## WORK TO BE COMPLETED:
Rewrite the stretch from the line containing "ایس۔ائی۔ایف ۔سی تمام اسٹیک ہولڈرز پر" through the line containing "назвали 5 рис людей, які не" as a numbered list, skipping blank lines and leaving the pictures out.
━━━━━ GIVEN DATA
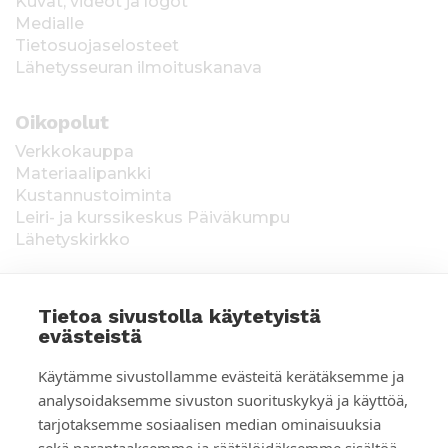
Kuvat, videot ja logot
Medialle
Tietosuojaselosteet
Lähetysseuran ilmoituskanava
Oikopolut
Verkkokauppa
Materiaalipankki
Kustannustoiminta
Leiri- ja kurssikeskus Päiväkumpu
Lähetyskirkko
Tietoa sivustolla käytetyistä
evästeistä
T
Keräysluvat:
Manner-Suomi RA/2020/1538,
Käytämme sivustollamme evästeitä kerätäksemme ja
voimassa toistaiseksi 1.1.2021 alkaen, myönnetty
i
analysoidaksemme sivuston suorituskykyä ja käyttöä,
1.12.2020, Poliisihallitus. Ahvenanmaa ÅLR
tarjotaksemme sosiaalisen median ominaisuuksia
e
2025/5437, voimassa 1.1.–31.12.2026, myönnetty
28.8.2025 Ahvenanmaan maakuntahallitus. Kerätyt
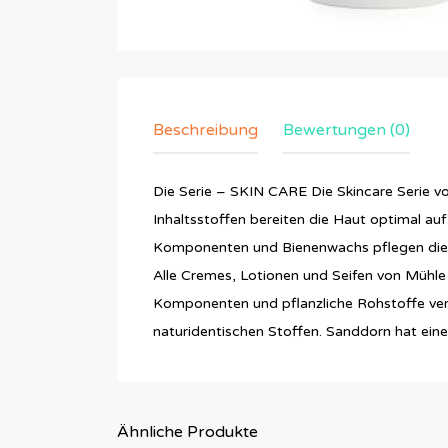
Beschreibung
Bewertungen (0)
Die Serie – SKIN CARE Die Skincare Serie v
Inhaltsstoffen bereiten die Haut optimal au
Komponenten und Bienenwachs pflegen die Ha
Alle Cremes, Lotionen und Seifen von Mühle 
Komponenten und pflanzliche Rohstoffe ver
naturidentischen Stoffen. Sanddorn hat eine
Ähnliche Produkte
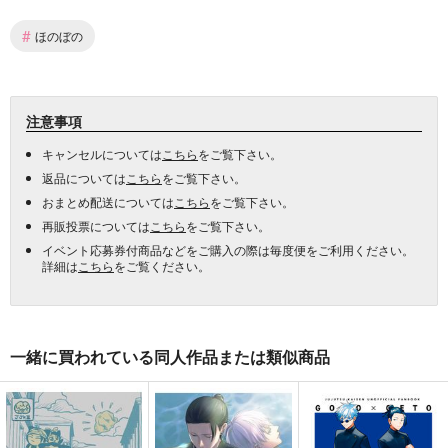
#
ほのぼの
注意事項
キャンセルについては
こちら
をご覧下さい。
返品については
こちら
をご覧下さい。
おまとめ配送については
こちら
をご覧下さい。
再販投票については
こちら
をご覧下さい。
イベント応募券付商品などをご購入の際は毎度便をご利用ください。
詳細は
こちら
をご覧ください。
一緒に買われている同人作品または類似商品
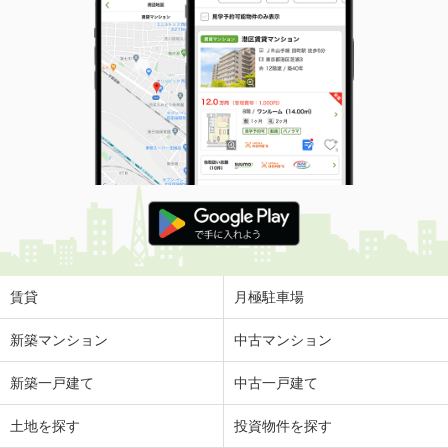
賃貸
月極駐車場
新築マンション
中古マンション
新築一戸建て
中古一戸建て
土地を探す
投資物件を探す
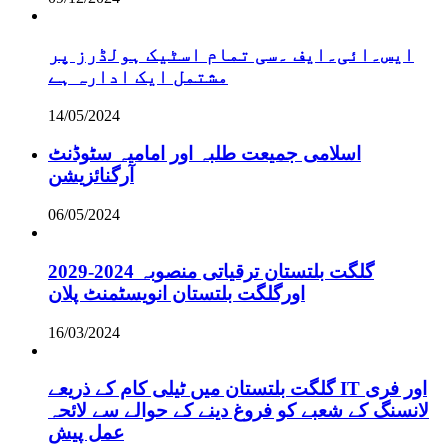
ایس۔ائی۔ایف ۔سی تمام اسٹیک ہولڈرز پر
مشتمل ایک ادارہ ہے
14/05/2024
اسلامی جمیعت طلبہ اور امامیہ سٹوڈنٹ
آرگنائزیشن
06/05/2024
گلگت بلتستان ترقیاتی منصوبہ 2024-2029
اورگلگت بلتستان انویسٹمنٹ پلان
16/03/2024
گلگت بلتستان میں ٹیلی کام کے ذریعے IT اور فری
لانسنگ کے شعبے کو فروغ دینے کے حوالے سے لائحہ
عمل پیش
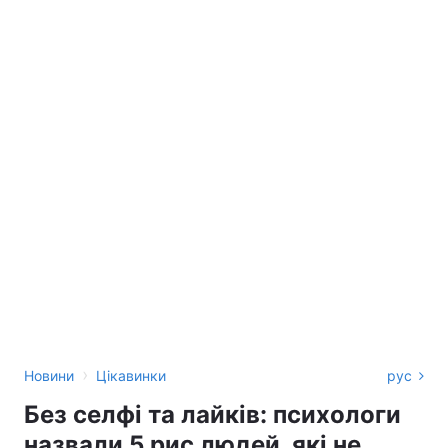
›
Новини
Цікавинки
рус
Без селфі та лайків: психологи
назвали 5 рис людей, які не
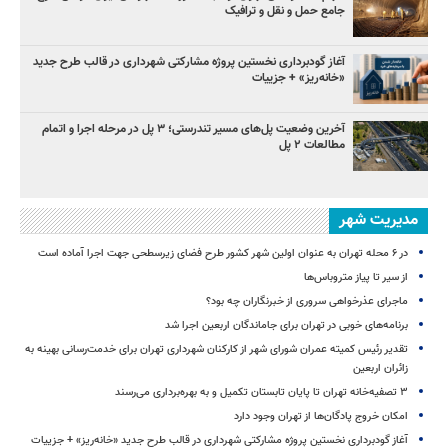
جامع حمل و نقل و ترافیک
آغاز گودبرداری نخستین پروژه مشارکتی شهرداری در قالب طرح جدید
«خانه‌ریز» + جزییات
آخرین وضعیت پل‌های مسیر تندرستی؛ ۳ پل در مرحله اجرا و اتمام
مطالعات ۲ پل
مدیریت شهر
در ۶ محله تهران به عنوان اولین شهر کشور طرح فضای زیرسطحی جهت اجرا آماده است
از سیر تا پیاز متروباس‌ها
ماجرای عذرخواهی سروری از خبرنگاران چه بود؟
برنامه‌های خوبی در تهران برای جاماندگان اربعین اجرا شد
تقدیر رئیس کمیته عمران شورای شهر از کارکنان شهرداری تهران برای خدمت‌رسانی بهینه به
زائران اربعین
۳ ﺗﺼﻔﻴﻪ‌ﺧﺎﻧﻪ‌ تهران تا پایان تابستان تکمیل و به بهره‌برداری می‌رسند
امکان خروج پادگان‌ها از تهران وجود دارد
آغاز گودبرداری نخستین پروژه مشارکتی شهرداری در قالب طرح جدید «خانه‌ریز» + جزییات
━━━━━━━━━━
━━━━━ GIVEN DATA
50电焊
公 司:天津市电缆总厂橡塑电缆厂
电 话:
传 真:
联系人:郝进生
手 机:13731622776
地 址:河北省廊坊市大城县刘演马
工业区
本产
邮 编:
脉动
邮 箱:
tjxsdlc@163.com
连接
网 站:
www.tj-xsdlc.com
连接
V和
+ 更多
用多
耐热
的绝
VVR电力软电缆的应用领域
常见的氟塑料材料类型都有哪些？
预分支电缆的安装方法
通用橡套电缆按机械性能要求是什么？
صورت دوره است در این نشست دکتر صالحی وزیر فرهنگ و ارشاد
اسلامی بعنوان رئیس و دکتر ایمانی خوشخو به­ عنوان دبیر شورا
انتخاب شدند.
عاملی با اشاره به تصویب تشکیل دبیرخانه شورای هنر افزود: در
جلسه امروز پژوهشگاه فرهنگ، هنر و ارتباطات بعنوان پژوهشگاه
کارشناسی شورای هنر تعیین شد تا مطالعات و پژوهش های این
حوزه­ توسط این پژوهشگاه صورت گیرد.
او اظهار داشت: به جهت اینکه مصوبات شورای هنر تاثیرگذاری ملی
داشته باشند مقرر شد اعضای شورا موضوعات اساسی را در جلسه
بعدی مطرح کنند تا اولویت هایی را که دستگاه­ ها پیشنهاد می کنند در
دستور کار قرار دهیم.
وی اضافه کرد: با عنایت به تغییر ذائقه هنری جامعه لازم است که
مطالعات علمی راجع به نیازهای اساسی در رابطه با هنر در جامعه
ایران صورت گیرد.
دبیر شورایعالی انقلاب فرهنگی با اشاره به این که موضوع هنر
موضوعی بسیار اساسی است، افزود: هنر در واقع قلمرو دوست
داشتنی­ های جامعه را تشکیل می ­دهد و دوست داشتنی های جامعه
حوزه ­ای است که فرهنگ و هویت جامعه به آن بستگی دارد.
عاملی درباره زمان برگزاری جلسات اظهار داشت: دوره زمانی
━━━━━━━━━━
## RESULT OF THE TASK:
1. ایس۔ائی۔ایف ۔سی تمام اسٹیک ہولڈرز پر
2. مشتمل ایک ادارہ ہے
3. 14/05/2024
4. اسلامی جمیعت طلبہ اور امامیہ سٹوڈنٹ
5. آرگنائزیشن
6. 06/05/2024
7. گلگت بلتستان ترقیاتی منصوبہ 2024-2029
8. اورگلگت بلتستان انویسٹمنٹ پلان
9. 16/03/2024
10. گلگت بلتستان میں ٹیلی کام کے ذریعے IT اور فری
11. لانسنگ کے شعبے کو فروغ دینے کے حوالے سے لائحہ
12. عمل پیش
13. ›
14. Новини
15. Цікавинки
16. рус
17. Без селфі та лайків: психологи
18. назвали 5 рис людей, які не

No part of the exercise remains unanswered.